### What is being asked:
Express the listing below as a Markdown table with the columns "No." and "Text", giving each nonblank line its own numbered row. Begin at the line that contains "### Cámara HQ" and stop after the last line of the listing, leaving the pictures out of your answer.

### Records for the exercise:
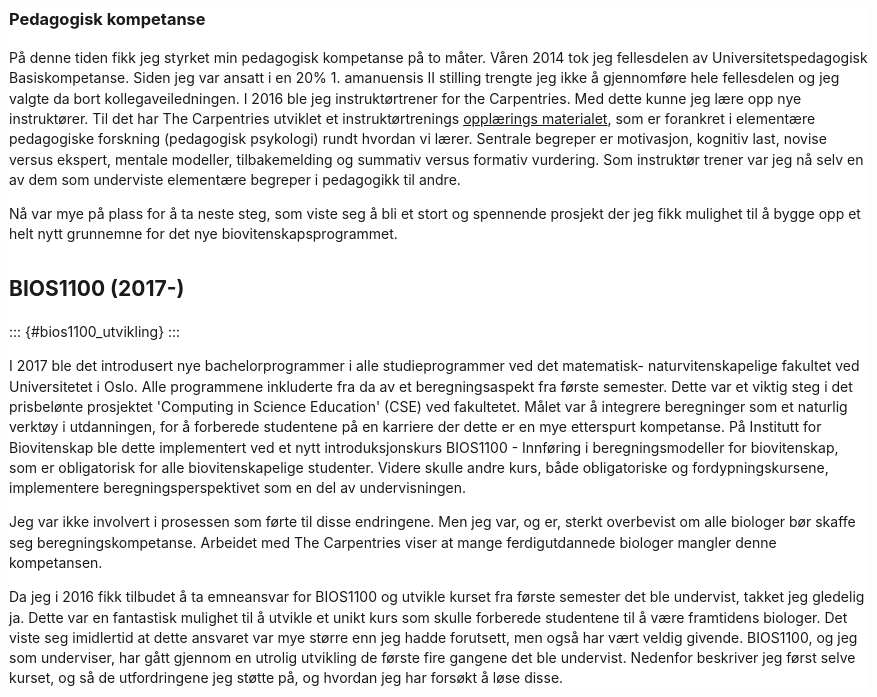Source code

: ### Pedagogisk kompetanse

På denne tiden fikk jeg styrket min pedagogisk kompetanse på to måter.
Våren 2014 tok jeg fellesdelen av Universitetspedagogisk
Basiskompetanse. Siden jeg var ansatt i en 20% 1. amanuensis II stilling
trengte jeg ikke å gjennomføre hele fellesdelen og jeg valgte da bort
kollegaveiledningen. I 2016 ble jeg instruktørtrener for the
Carpentries. Med dette kunne jeg lære opp nye instruktører. Til det har
The Carpentries utviklet et instruktørtrenings [opplærings
materialet](https://carpentries.github.io/instructor-training), som er
forankret i elementære pedagogiske forskning (pedagogisk psykologi)
rundt hvordan vi lærer. Sentrale begreper er motivasjon, kognitiv last,
novise versus ekspert, mentale modeller, tilbakemelding og summativ
versus formativ vurdering. Som instruktør trener var jeg nå selv en av
dem som underviste elementære begreper i pedagogikk til andre.

Nå var mye på plass for å ta neste steg, som viste seg å bli et stort og
spennende prosjekt der jeg fikk mulighet til å bygge opp et helt nytt
grunnemne for det nye biovitenskapsprogrammet.

## BIOS1100 (2017-)

::: {#bios1100_utvikling}
:::

I 2017 ble det introdusert nye bachelorprogrammer i alle
studieprogrammer ved det matematisk- naturvitenskapelige fakultet ved
Universitetet i Oslo. Alle programmene inkluderte fra da av et
beregningsaspekt fra første semester. Dette var et viktig steg i det
prisbelønte prosjektet 'Computing in Science Education' (CSE) ved
fakultetet. Målet var å integrere beregninger som et naturlig verktøy i
utdanningen, for å forberede studentene på en karriere der dette er en
mye etterspurt kompetanse. På Institutt for Biovitenskap ble dette
implementert ved et nytt introduksjonskurs BIOS1100 - Innføring i
beregningsmodeller for biovitenskap, som er obligatorisk for alle
biovitenskapelige studenter. Videre skulle andre kurs, både
obligatoriske og fordypningskursene, implementere beregningsperspektivet
som en del av undervisningen.

Jeg var ikke involvert i prosessen som førte til disse endringene. Men
jeg var, og er, sterkt overbevist om alle biologer bør skaffe seg
beregningskompetanse. Arbeidet med The Carpentries viser at mange
ferdigutdannede biologer mangler denne kompetansen.

Da jeg i 2016 fikk tilbudet å ta emneansvar for BIOS1100 og utvikle
kurset fra første semester det ble undervist, takket jeg gledelig ja.
Dette var en fantastisk mulighet til å utvikle et unikt kurs som skulle
forberede studentene til å være framtidens biologer. Det viste seg
imidlertid at dette ansvaret var mye større enn jeg hadde forutsett, men
også har vært veldig givende. BIOS1100, og jeg som underviser, har gått
gjennom en utrolig utvikling de første fire gangene det ble undervist.
Nedenfor beskriver jeg først selve kurset, og så de utfordringene jeg
støtte på, og hvordan jeg har forsøkt å løse disse.

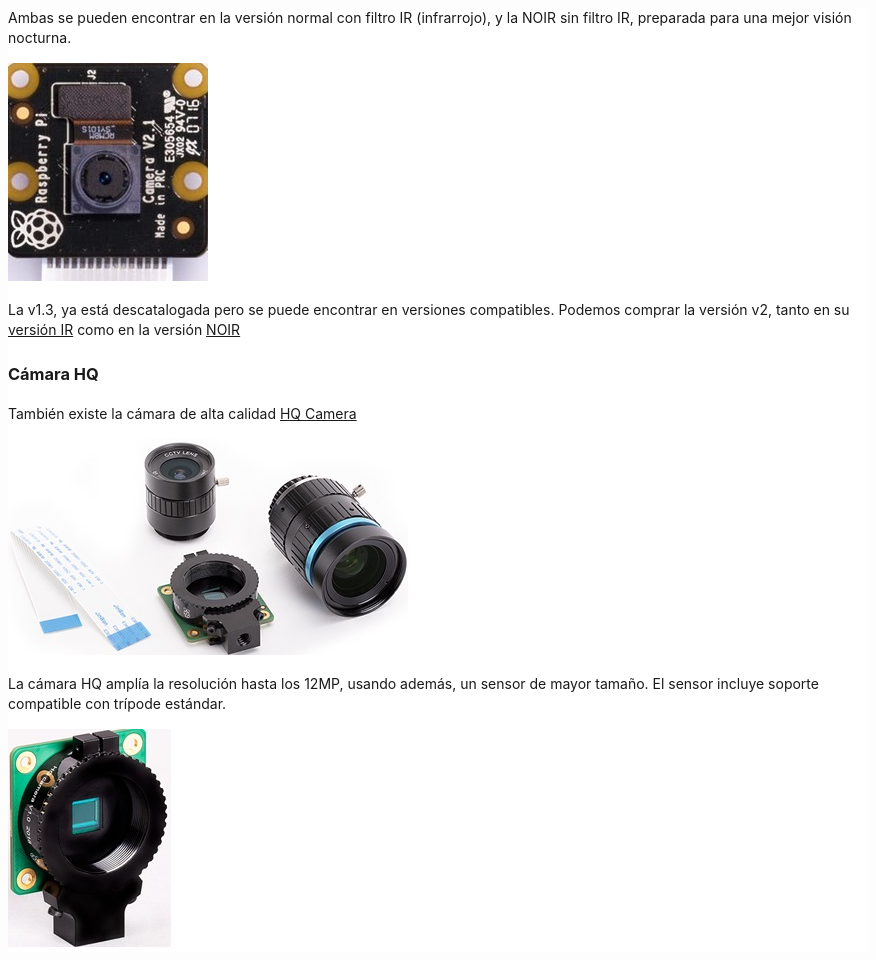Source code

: Ambas se pueden encontrar en la versión normal con filtro IR (infrarrojo), y la NOIR sin filtro IR,  preparada para una mejor visión nocturna.

![Pi camera NOIR v2.1](./images/pi-camera-noir-front-1227x1080_reducida_200.jpg)

La v1.3, ya está descatalogada pero se puede encontrar en versiones compatibles. Podemos comprar la versión v2, tanto en su [versión IR](https://www.raspberrypi.com/products/camera-module-v2/) como en la versión [NOIR](https://www.raspberrypi.com/products/pi-noir-camera-v2/)

### Cámara HQ

También existe la cámara de alta calidad [HQ Camera](https://www.raspberrypi.com/products/raspberry-pi-high-quality-camera/) 

![Cámara y objetivos HQ](./images/HQ_KIT_reducida_400.jpg)

La cámara HQ amplía la resolución hasta los 12MP, usando además, un sensor de mayor tamaño. El sensor incluye soporte compatible con trípode estándar.

![Cámara HQ](./images/CAM+HERO+ALT+2_reducida_350.jpg)
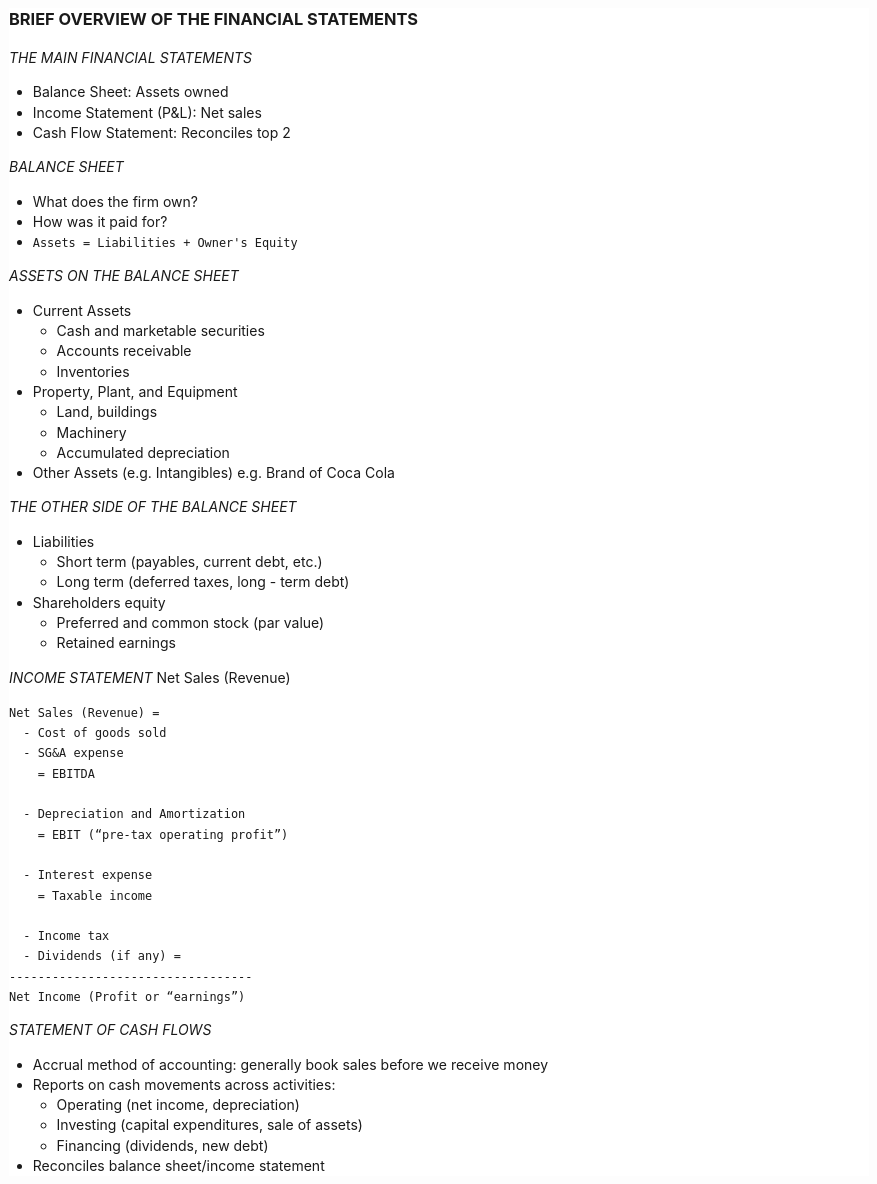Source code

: ### BRIEF OVERVIEW OF THE FINANCIAL STATEMENTS

*THE MAIN FINANCIAL STATEMENTS*
- Balance Sheet: Assets owned
- Income Statement (P&L): Net sales
- Cash Flow Statement: Reconciles top 2

*BALANCE SHEET*
- What does the firm own?
- How was it paid for?
- `Assets = Liabilities + Owner's Equity`

*ASSETS ON THE BALANCE SHEET*
- Current Assets
  - Cash and marketable securities
  - Accounts receivable
  - Inventories
- Property, Plant, and Equipment
  - Land, buildings
  - Machinery
  - Accumulated depreciation
- Other Assets (e.g. Intangibles) e.g. Brand of Coca Cola

*THE OTHER SIDE OF THE BALANCE SHEET*
- Liabilities
  - Short term (payables, current debt, etc.)
  - Long term (deferred taxes, long - term debt)
- Shareholders equity
  - Preferred and common stock (par value)
  - Retained earnings

*INCOME STATEMENT* Net Sales (Revenue)

    Net Sales (Revenue) =
      - Cost of goods sold
      - SG&A expense
        = EBITDA

      - Depreciation and Amortization
        = EBIT (“pre-tax operating profit”)

      - Interest expense
        = Taxable income

      - Income tax
      - Dividends (if any) =
    ----------------------------------
    Net Income (Profit or “earnings”)

*STATEMENT OF CASH FLOWS*

- Accrual method of accounting: generally book sales before we receive money
- Reports on cash movements across activities:
  - Operating (net income, depreciation)
  - Investing (capital expenditures, sale of assets)
  - Financing (dividends, new debt)
- Reconciles balance sheet/income statement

### Result of the exercise:
| No. | Text |
|---|---|
| 1 | ### Cámara HQ |
| 2 | También existe la cámara de alta calidad [HQ Camera](https://www.raspberrypi.com/products/raspberry-pi-high-quality-camera/)  |
| 3 | ![Cámara y objetivos HQ](./images/HQ_KIT_reducida_400.jpg) |
| 4 | La cámara HQ amplía la resolución hasta los 12MP, usando además, un sensor de mayor tamaño. El sensor incluye soporte compatible con trípode estándar. |
| 5 | ![Cámara HQ](./images/CAM+HERO+ALT+2_reducida_350.jpg) |
| 6 | Source code |
| 7 | : ### BRIEF OVERVIEW OF THE FINANCIAL STATEMENTS |
| 8 | *THE MAIN FINANCIAL STATEMENTS* |
| 9 | - Balance Sheet: Assets owned |
| 10 | - Income Statement (P&L): Net sales |
| 11 | - Cash Flow Statement: Reconciles top 2 |
| 12 | *BALANCE SHEET* |
| 13 | - What does the firm own? |
| 14 | - How was it paid for? |
| 15 | - `Assets = Liabilities + Owner's Equity` |
| 16 | *ASSETS ON THE BALANCE SHEET* |
| 17 | - Current Assets |
| 18 |   - Cash and marketable securities |
| 19 |   - Accounts receivable |
| 20 |   - Inventories |
| 21 | - Property, Plant, and Equipment |
| 22 |   - Land, buildings |
| 23 |   - Machinery |
| 24 |   - Accumulated depreciation |
| 25 | - Other Assets (e.g. Intangibles) e.g. Brand of Coca Cola |
| 26 | *THE OTHER SIDE OF THE BALANCE SHEET* |
| 27 | - Liabilities |
| 28 |   - Short term (payables, current debt, etc.) |
| 29 |   - Long term (deferred taxes, long - term debt) |
| 30 | - Shareholders equity |
| 31 |   - Preferred and common stock (par value) |
| 32 |   - Retained earnings |
| 33 | *INCOME STATEMENT* Net Sales (Revenue) |
| 34 |     Net Sales (Revenue) = |
| 35 |       - Cost of goods sold |
| 36 |       - SG&A expense |
| 37 |         = EBITDA |
| 38 |       - Depreciation and Amortization |
| 39 |         = EBIT (“pre-tax operating profit”) |
| 40 |       - Interest expense |
| 41 |         = Taxable income |
| 42 |       - Income tax |
| 43 |       - Dividends (if any) = |
| 44 |     ---------------------------------- |
| 45 |     Net Income (Profit or “earnings”) |
| 46 | *STATEMENT OF CASH FLOWS* |
| 47 | - Accrual method of accounting: generally book sales before we receive money |
| 48 | - Reports on cash movements across activities: |
| 49 |   - Operating (net income, depreciation) |
| 50 |   - Investing (capital expenditures, sale of assets) |
| 51 |   - Financing (dividends, new debt) |
| 52 | - Reconciles balance sheet/income statement |